**** EXERCISE INPUTS ****

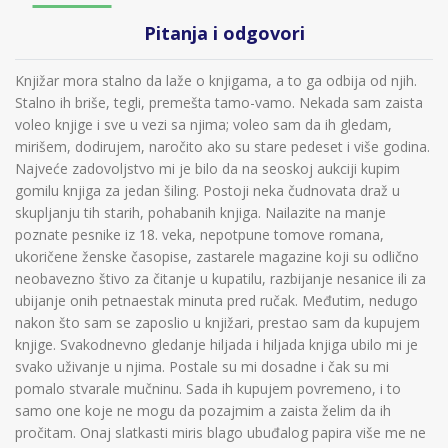
Pitanja i odgovori
Knjižar mora stalno da laže o knjigama, a to ga odbija od njih.
Stalno ih briše, tegli, premešta tamo-vamo. Nekada sam zaista
voleo knjige i sve u vezi sa njima; voleo sam da ih gledam,
mirišem, dodirujem, naročito ako su stare pedeset i više godina.
Najveće zadovoljstvo mi je bilo da na seoskoj aukciji kupim
gomilu knjiga za jedan šiling. Postoji neka čudnovata draž u
skupljanju tih starih, pohabanih knjiga. Nailazite na manje
poznate pesnike iz 18. veka, nepotpune tomove romana,
ukoričene ženske časopise, zastarele magazine koji su odlično
neobavezno štivo za čitanje u kupatilu, razbijanje nesanice ili za
ubijanje onih petnaestak minuta pred ručak. Međutim, nedugo
nakon što sam se zaposlio u knjižari, prestao sam da kupujem
knjige. Svakodnevno gledanje hiljada i hiljada knjiga ubilo mi je
svako uživanje u njima. Postale su mi dosadne i čak su mi
pomalo stvarale mučninu. Sada ih kupujem povremeno, i to
samo one koje ne mogu da pozajmim a zaista želim da ih
pročitam. Onaj slatkasti miris blago ubuđalog papira više me ne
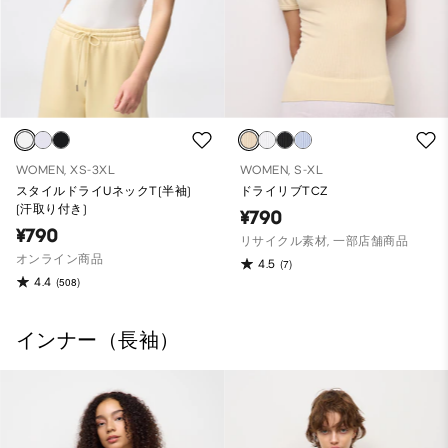
WOMEN, XS-3XL
WOMEN, S-XL
スタイルドライUネックT(半袖)
ドライリブTCZ
(汗取り付き)
¥790
¥790
リサイクル素材, 一部店舗商品
オンライン商品
4.5
(7)
4.4
(508)
インナー（長袖）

****

* **WHAT THE TASK REQUIRES**
List the lines of the entries that include "knjige".

* **FINISHED TASK**
voleo knjige i sve u vezi sa njima; voleo sam da ih gledam,
knjige. Svakodnevno gledanje hiljada i hiljada knjiga ubilo mi je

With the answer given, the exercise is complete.